We have identified three main sources of distortion contributing to this drop in EM tracking accuracy during imaging: (i) variation in the distance between the CT scanner and the magnetic field generator, (ii) CT gantry rotation and (iii) X-ray source activation. Similarly, the presence of the treatment nozzle within the measurement workspace affects localization accuracy. Moreover, the positional shift of localized sensors due to the motion of the treatment gantry could reach up to a few centimetres, hampering the use of such EM technology for accurate motion monitoring during treatment. The complete calibration of environmental factors affecting the measurement is however non-trivial due to the complex superimposition of effects in a real-case scenario, where patient specific configuration of sensors, imaging protocols and treatment settings are applied.

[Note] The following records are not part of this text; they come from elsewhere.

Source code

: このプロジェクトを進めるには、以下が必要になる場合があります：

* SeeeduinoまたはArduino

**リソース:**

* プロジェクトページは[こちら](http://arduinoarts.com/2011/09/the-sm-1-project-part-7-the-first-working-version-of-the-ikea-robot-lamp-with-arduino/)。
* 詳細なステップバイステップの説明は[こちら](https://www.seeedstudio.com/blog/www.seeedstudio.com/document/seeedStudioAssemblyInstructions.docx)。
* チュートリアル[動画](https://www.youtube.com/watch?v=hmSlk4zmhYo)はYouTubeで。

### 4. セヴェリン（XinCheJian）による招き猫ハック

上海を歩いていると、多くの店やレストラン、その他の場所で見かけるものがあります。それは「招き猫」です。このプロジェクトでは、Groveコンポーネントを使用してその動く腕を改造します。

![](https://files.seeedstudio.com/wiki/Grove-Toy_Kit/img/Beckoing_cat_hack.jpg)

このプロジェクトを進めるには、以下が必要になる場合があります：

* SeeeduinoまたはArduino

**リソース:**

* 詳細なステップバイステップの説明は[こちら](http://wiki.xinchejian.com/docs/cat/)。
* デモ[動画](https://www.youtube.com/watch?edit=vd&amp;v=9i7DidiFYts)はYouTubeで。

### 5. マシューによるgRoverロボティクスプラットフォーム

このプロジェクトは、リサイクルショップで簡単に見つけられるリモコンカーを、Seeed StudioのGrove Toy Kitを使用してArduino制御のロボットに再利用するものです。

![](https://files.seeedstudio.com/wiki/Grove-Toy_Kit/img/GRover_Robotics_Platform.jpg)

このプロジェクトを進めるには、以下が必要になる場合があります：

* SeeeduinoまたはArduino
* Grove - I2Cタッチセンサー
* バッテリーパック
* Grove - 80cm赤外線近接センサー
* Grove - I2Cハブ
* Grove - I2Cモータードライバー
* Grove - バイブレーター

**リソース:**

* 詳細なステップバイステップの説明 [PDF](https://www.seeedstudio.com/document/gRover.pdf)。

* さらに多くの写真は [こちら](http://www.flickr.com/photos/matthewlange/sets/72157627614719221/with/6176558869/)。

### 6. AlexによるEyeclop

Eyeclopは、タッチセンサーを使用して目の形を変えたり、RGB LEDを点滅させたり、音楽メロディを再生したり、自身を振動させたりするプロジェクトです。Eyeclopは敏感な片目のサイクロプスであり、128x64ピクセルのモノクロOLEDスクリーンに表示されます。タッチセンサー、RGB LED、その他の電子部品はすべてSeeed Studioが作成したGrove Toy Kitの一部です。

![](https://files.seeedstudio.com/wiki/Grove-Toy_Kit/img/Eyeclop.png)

Finally, we have compared 4DCT reconstructions obtained using the optical tracking system and the Anzai gating system. The comparison is based on the Anzai respiratory phantom in ‘quasi-respiratory’ periodical motion. The difference in the measured motion range between the two reconstructions and the predefined trajectory was below 0.5 mm. This is reasonable considering the cranio-caudal direction of the motion, where the CT images have a 2 mm slice thickness. The simple breathing phantom used in this study ensured the constant phase matching between the motion signals captured by the two monitoring systems. However, a significant mismatch in the temporal location of the reconstructed motion phases is observed even though the same binning scheme is applied. The inaccurate inhale and exhale point detection, combined with the steep motion gradients, lead to a significantly shifted 100% exhale phase and non-symmetric 100% inhale and 100% exhale phases in the Anzai-based reconstruction. The latency between Anzai and OTS measurements does not completely explain this misbehaviour. Indeed, the signal noise, as well as undocumented technical details about the detection of inhale and exhale peaks for the AZ733V [37], are the primary causes of these phases ‘shifts’ between the systems. Moreover, the different physical quantities measured by the two systems (displacement and pressure load variation respectively), together with the unknown relation between the phantom head motion and pressure applied on the load transducer, are further sources of uncertainty. This comparison of 4D CT reconstructions highlights the critical dependency between the applied motion monitoring system and the time location of the reconstructed motion phases [32, 37]. Thus we conclude that, for PBS proton therapy purposes, the same monitoring system should be applied for the imaging and treatment to ensure consistency of detected phases.

Conclusions

Optical and electro-magnetic tracking systems were compared for respiratory motion monitoring in gantry based, image-guided proton therapy. Even though the need for a clear line of sight for optical localization sets constrains the configuration of the surface fiducials, this does not imply significant geometrical limitations on the treatment geometry. Conversely, reduced accuracy hampers the straightforward application of electromagnetic solutions during CT imaging, commonly applied in the current radiotherapy clinical practice. Moreover, limited accuracy in dynamic tracking implies additional efforts to process the acquired motion traces acquired with the electromagnetic system. In the perspective of tracking technology for integration into a PBS proton therapy environment, at least at the current stage of technology, the optical solution offers the best potential, being the most robust against environmental factors, whilst also providing the highest spatial accuracy.